# [Short problem]
Please transcribe the passage of the scheduler thread discussion that begins with "On 11/26/19 10:36" and ends with "accessed from here.".

# [Document extract]
━━━━━━━━━━━━━━━━━━━━

On 11/26/19 10:36 AM, Andrey Grodzovsky wrote:
>
> On 11/26/19 4:08 AM, Christian König wrote:
>> Am 25.11.19 um 17:51 schrieb Steven Price:
>>> On 25/11/2019 14:10, Andrey Grodzovsky wrote:
>>>> When the sched thread is parked we assume ring_mirror_list is
>>>> not accessed from here.
>>> FWIW I don't think this is necessary. kthread_park() will wait until 
>>> the
>>> thread is parked, at which point the thread is stuck in 
>>> kthread_parkme()
>>> until unparked.
>>>
>>> So all this does is avoid waiting for any cleanup jobs before parking -
>>> which might be a reasonable goal in itself, but if so lets at least
>>> document that.

━━━━━━━━━━━━━━━━━━━━

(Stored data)
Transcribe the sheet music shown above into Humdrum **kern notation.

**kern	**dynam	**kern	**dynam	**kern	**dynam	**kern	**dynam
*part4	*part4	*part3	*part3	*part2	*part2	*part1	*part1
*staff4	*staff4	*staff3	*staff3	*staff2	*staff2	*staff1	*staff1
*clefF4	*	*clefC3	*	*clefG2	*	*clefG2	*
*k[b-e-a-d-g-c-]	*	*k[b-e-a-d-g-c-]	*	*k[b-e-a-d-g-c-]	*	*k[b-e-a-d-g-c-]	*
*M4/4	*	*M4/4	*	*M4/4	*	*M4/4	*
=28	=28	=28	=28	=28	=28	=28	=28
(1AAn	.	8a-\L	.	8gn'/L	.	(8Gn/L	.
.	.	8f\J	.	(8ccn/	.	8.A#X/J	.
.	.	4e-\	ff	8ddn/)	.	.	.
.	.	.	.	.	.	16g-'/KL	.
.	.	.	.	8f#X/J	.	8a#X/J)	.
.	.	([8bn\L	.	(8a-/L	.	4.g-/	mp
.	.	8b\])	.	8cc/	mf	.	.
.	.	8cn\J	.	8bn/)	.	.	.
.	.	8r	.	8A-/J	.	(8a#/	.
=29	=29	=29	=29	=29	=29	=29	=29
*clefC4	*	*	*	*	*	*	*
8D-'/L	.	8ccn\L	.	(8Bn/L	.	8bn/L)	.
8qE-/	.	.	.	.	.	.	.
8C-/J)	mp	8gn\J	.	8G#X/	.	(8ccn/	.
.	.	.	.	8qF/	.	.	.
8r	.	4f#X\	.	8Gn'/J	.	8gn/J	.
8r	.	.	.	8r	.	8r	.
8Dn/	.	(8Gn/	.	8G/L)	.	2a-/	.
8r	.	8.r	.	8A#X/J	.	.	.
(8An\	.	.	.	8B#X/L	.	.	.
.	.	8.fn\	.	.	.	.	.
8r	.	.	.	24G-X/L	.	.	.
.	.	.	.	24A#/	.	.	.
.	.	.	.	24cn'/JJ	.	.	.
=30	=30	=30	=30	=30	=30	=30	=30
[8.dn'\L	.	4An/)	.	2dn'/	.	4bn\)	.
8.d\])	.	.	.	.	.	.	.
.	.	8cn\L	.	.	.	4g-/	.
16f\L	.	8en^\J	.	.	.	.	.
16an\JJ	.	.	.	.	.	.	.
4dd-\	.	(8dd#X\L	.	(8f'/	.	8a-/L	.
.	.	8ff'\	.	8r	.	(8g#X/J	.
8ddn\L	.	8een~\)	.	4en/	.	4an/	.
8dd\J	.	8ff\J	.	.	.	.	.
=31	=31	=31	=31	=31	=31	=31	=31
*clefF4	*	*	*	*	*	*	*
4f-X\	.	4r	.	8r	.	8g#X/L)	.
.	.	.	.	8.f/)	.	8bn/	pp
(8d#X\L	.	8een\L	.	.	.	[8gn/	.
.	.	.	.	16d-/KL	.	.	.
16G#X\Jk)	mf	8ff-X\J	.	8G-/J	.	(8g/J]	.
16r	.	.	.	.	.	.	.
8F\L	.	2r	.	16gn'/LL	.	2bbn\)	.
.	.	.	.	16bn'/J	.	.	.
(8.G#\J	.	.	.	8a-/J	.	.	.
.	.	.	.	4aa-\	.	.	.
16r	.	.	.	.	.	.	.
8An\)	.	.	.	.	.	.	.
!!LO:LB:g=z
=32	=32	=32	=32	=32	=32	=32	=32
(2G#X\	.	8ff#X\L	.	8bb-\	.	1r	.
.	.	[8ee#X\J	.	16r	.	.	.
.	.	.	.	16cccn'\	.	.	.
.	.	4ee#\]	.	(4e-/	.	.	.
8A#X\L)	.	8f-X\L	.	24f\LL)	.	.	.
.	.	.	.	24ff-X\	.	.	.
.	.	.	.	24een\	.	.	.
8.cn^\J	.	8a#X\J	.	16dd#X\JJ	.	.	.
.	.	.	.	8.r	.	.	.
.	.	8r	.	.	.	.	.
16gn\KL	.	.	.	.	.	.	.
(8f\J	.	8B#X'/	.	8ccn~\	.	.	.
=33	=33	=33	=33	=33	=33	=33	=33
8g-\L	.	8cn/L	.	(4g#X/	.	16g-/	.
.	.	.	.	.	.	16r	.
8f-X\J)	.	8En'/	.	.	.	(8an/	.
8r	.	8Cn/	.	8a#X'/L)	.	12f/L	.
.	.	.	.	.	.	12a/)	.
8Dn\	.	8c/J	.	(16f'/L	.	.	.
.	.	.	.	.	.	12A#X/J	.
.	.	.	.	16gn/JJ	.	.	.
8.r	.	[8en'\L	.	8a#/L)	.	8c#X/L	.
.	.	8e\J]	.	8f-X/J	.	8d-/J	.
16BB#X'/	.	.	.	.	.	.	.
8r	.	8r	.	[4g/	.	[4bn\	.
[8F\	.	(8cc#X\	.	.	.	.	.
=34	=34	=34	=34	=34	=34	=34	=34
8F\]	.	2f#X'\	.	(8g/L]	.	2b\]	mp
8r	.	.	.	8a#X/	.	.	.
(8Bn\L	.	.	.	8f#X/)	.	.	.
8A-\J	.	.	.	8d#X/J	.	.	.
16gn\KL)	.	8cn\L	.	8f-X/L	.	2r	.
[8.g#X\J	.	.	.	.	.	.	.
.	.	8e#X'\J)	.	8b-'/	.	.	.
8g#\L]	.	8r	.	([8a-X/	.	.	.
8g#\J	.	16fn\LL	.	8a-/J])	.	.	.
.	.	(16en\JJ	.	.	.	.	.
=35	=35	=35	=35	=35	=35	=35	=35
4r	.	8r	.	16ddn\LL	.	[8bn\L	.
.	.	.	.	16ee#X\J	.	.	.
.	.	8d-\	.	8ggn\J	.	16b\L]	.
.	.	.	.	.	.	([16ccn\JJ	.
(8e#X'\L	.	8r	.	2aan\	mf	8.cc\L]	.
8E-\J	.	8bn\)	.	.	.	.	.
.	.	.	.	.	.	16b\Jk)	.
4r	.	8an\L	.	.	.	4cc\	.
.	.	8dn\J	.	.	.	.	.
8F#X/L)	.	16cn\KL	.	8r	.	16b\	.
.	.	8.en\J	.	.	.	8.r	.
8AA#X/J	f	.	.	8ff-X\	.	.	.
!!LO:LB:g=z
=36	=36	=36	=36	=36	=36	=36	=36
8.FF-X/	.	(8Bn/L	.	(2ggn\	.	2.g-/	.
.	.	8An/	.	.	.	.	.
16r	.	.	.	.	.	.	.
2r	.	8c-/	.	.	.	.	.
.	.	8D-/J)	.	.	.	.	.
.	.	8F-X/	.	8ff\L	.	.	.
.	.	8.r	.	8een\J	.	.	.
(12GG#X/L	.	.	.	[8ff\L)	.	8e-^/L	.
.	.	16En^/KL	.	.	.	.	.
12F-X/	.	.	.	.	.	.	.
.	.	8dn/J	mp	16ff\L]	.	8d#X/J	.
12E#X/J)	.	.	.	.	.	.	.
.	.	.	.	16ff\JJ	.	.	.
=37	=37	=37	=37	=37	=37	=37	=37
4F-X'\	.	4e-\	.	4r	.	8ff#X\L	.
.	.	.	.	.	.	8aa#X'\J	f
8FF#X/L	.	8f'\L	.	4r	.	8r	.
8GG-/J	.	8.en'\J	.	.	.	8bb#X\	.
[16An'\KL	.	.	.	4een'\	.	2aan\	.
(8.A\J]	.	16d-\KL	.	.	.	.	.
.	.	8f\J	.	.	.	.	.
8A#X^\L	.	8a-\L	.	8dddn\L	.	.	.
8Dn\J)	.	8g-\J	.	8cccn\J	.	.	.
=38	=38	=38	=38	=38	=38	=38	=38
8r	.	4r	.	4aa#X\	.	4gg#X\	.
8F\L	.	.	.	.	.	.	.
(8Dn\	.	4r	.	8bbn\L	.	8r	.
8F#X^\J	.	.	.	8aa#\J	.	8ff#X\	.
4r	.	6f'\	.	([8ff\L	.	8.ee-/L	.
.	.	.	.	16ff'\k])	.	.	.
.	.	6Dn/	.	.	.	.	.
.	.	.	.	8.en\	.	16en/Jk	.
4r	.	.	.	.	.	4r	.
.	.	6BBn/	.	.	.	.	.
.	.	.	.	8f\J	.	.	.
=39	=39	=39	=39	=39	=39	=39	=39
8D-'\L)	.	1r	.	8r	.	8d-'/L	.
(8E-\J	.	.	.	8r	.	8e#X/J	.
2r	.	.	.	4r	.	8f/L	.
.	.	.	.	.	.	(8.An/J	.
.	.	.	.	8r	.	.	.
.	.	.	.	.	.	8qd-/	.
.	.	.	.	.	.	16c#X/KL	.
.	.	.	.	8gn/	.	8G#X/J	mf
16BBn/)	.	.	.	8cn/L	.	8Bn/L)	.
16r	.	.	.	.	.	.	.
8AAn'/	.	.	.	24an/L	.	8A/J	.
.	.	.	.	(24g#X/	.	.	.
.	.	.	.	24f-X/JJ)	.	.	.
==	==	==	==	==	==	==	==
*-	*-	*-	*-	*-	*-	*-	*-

━━━━━━━━━━━━━━━━━━━━

# [Exercise result]
On 11/26/19 10:36 AM, Andrey Grodzovsky wrote:
>
> On 11/26/19 4:08 AM, Christian König wrote:
>> Am 25.11.19 um 17:51 schrieb Steven Price:
>>> On 25/11/2019 14:10, Andrey Grodzovsky wrote:
>>>> When the sched thread is parked we assume ring_mirror_list is
>>>> not accessed from here.